Player, by the way, has what can only be described as psychic abilities. See an enemy in a crowd? Wave your hand and it’ll activate a grenade on their belt, blowing the lot of them away. It’s kind of satisfying, tactically speaking, as it adds an extra layer of strategy to the series’ tried-and-true combat. It’s interesting to note that Black Ops III is set only a few years after last year’s Advanced Warfare, and it’s interesting to see how different developers depict mid-21st century military technology. It’s impossible to know which, if either, is more representative of the future, but Advanced Warfare felt more plausible.

Those psychic powers, interesting as they are from a gameplay perspective, are also rather silly in a sadistic sort of way. You can hit enemies with incendiary nanobots or a sonic wave that causes their bodies to collapse from exhaustion, rendering them immobile. These “Core” abilities don’t really make a lot of sense (their narrative justification is flimsy at best), and they undermine the relative seriousness of the chaos and evil surrounding you.

It’s a narrative that gets increasingly convoluted and bizarre. Down the rabbit hole is more and more horror (literally and figuratively), and trying to keep track of it all would break your brain. The writing itself is acceptable by video game standards, but the performances are problematic. There’s a disconcerting silence in between nearly all spoken sentences, and the emotions don’t always fit. And so for a while, I was actively bothered by the mere existence of the narrative. But at some point, things changed. It didn’t become “good” and I wasn’t “invested,” but it got weird in a fascinating way that kept me pushing on. But when I reached the credits, I had changed my mind again. Maybe I should have quit while the potential was still there.
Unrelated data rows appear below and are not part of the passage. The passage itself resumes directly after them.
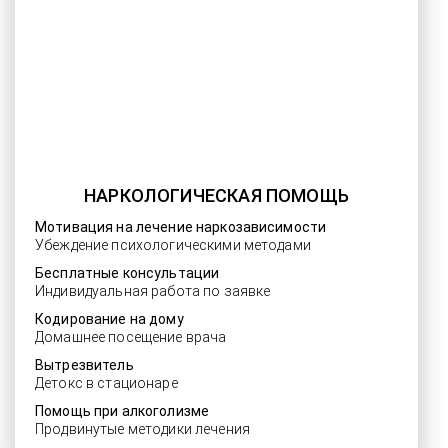
НАРКОЛОГИЧЕСКАЯ ПОМОЩЬ
Мотивация на лечение наркозависимости
Убеждение психологическими методами
Бесплатные консультации
Индивидуальная работа по заявке
Кодирование на дому
Домашнее посещение врача
Вытрезвитель
Детокс в стационаре
Помощь при алкоголизме
Продвинутые методики лечения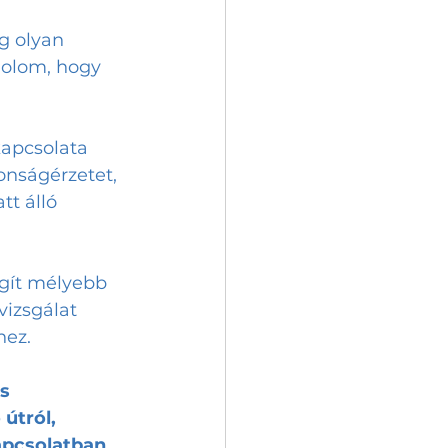
 olyan 
olom, hogy 
apcsolata 
onságérzetet, 
tt álló 
egít mélyebb 
izsgálat 
ez.  
s 
útról, 
apcsolatban 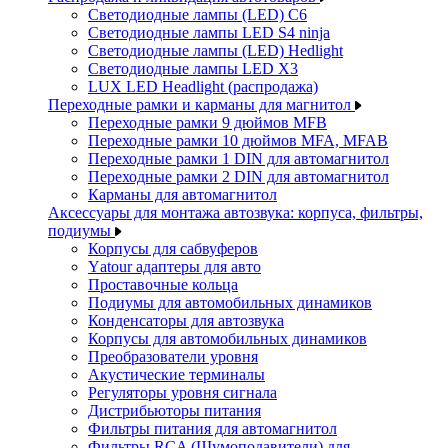
Светодиодные лампы (LED) C6
Светодиодные лампы LED S4 ninja
Светодиодные лампы (LED) Hedlight
Светодиодные лампы LED X3
LUX LED Headlight (распродажа)
Переходные рамки и карманы для магнитол
Переходные рамки 9 дюймов MFB
Переходные рамки 10 дюймов MFA, MFAB
Переходные рамки 1 DIN для автомагнитол
Переходные рамки 2 DIN для автомагнитол
Карманы для автомагнитол
Аксессуары для монтажа автозвука: корпуса, фильтры,
подиумы
Корпусы для сабвуферов
Yаtour адаптеры для авто
Проставочные кольца
Подиумы для автомобильных динамиков
Конденсаторы для автозвука
Корпусы для автомобильных динамиков
Преобразователи уровня
Акустические терминалы
Регуляторы уровня сигнала
Дистрибьюторы питания
Фильтры питания для автомагнитол
Фильтры RCA (Шумоподавители) для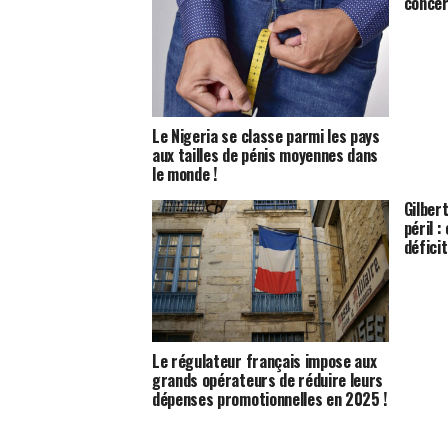
concer
Le Nigeria se classe parmi les pays
aux tailles de pénis moyennes dans
le monde !
Gilber
péril 
défici
Le régulateur français impose aux
grands opérateurs de réduire leurs
dépenses promotionnelles en 2025 !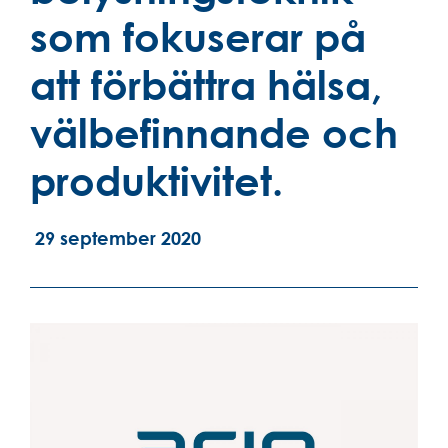
som fokuserar på
att förbättra hälsa,
välbefinnande och
produktivitet.
29 september 2020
After you enable/disable graphic content when the game first boots up, you’re greeted with a message from the developer: “Black Ops III has been a labor of love for Treyarch,” it says. “We’ve been playing games most of our lives, and we want to create and deliver the same kind of fun to fans of gaming that we have spent a lifetime enjoying.” It appeared again after I’d started up the game another half-dozen times. “Now, let’s go and have some fun!” it ends, and it feels a bit like a plea.
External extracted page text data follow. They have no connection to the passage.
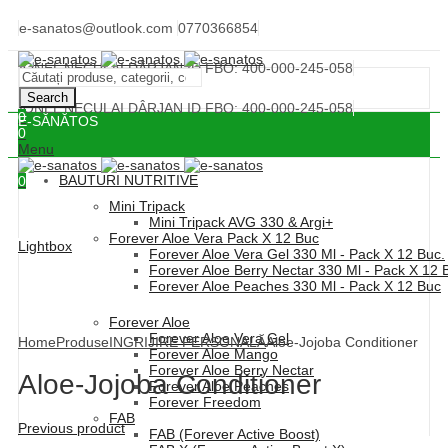
e-sanatos@outlook.com
0770366854
IONEL NECULAI DÂRJAN ID FBO: 400-000-245-058
Search
IONEL NECULAI DÂRJAN ID FBO: 400-000-245-058
0
E-SĂNĂTOS
0
Menu
BAUTURI NUTRITIVE
0
Mini Tripack
Mini Tripack AVG 330 & Argi+
Forever Aloe Vera Pack X 12 Buc
Lightbox
Forever Aloe Vera Gel 330 Ml - Pack X 12 Buc.
Forever Aloe Berry Nectar 330 Ml - Pack X 12 
Forever Aloe Peaches 330 Ml - Pack X 12 Buc
Forever Aloe
Forever Aloe Vera Gel
Home
Produse
INGRIJIRE PERSONALĂ
Aloe-Jojoba Conditioner
Forever Aloe Mango
Forever Aloe Berry Nectar
Aloe-Jojoba Conditioner
Forever Aloe Peaches
Forever Freedom
FAB
Previous product
FAB (Forever Active Boost)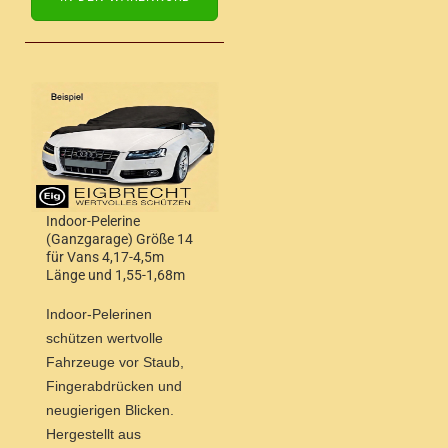
Indoor-Pelerine
(Ganzgarage) Größe 14
für Vans 4,17-4,5m
Länge und 1,55-1,68m
Höhe
Indoor-Pelerinen
schützen wertvolle
Fahrzeuge vor Staub,
Fingerabdrücken und
neugierigen Blicken.
Hergestellt aus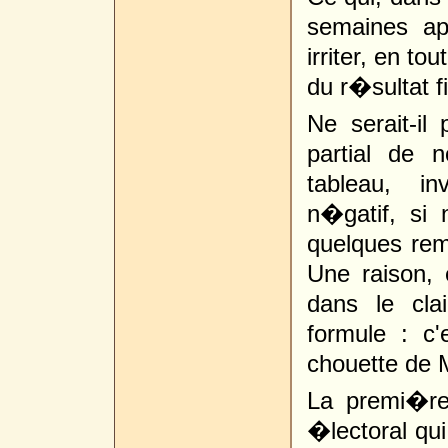
semaines a
irriter, en to
du r�sultat f
Ne serait-il 
partial de 
tableau, i
n�gatif, si 
quelques rem
Une raison, 
dans le cla
formule : c
chouette de 
La premi�re
�lectoral qui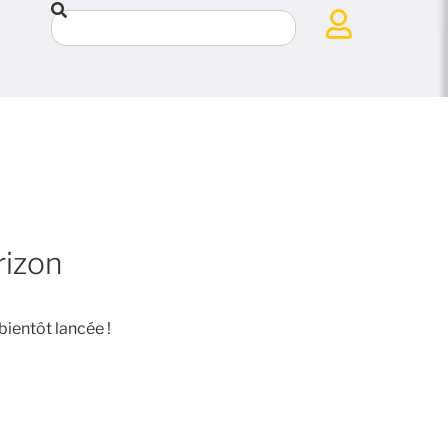
rizon
bientôt lancée !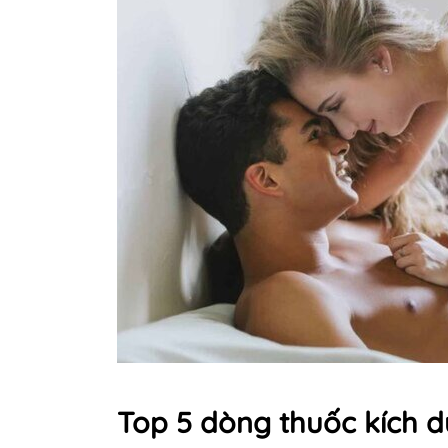
Top 5 dòng thuốc kích d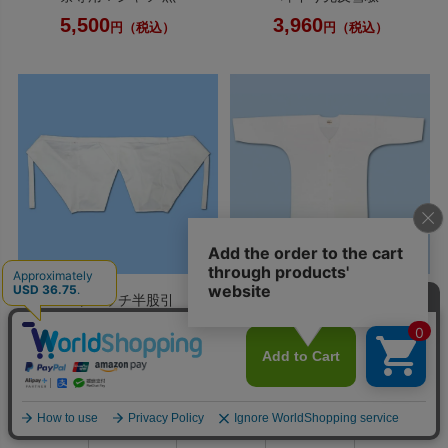
5,500
3,960
円（税込）
円（税込）
ストレッチ半股引
鯉口シャツ 晒
4,180
6,600
円（税込）
円（税込）
0
利用ガイド
お問い合せ
会員ページ
店舗案内
カート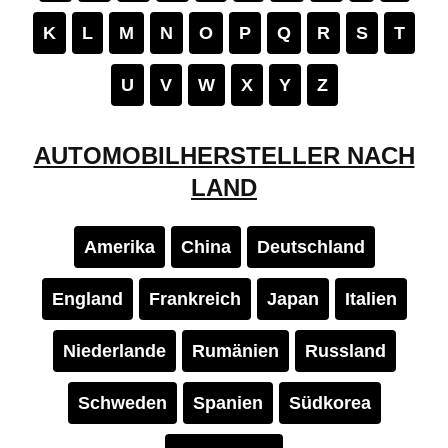
K
L
M
N
O
P
Q
R
S
T
U
V
W
X
Y
Z
AUTOMOBILHERSTELLER NACH
LAND
Amerika
China
Deutschland
England
Frankreich
Japan
Italien
Niederlande
Rumänien
Russland
Schweden
Spanien
Südkorea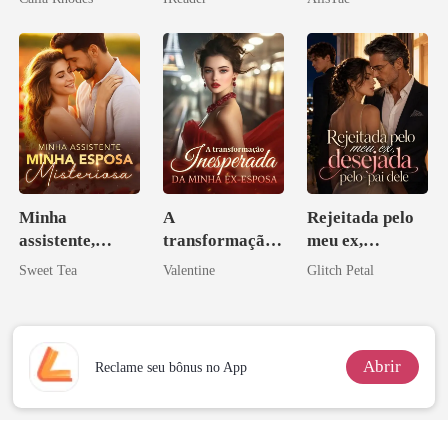
o magnata
namorado?!
Minha
A
Rejeitada pelo
assistente,
transformação
meu ex,
minha esposa
inesperada da
desejada pelo
Sweet Tea
Valentine
Glitch Petal
misteriosa
minha ex-
pai dele
esposa
Abrir
Reclame seu bônus no App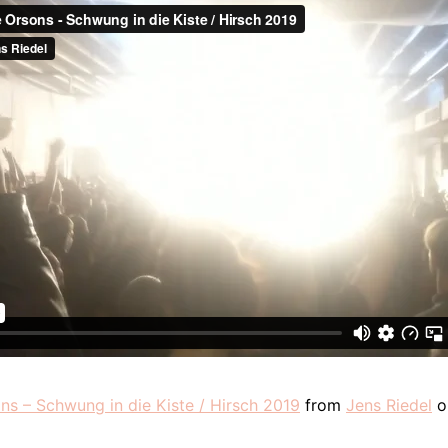
ns – Schwung in die Kiste / Hirsch 2019
from
Jens Riedel
o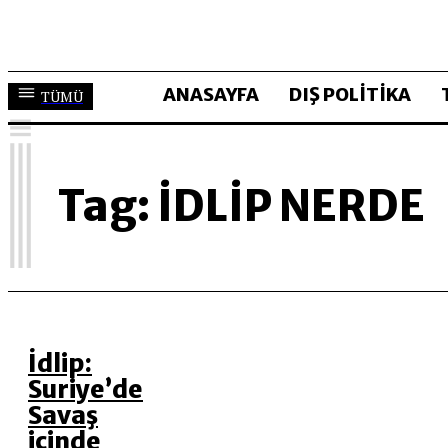
ANASAYFA
DIŞ POLİTİKA
TÜMÜ
I
Tag:
IDLIP NERDE
İdlip:
Suriye’de
Savaş
içinde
Three years went into the creation of this game, but it’s still rough around the edges. “We tried our best,” it seems to say, “and we hope that’s enough.”

And sometimes it is, like when the giant set pieces awe you or you survive a particularly difficult enemy onslaught. But when your character is being ignored or the violence turns needlessly grotesque, it feels like the game’s priorities are in the wrong place. Three years seems like a long time, but perhaps it wasn’t long enough.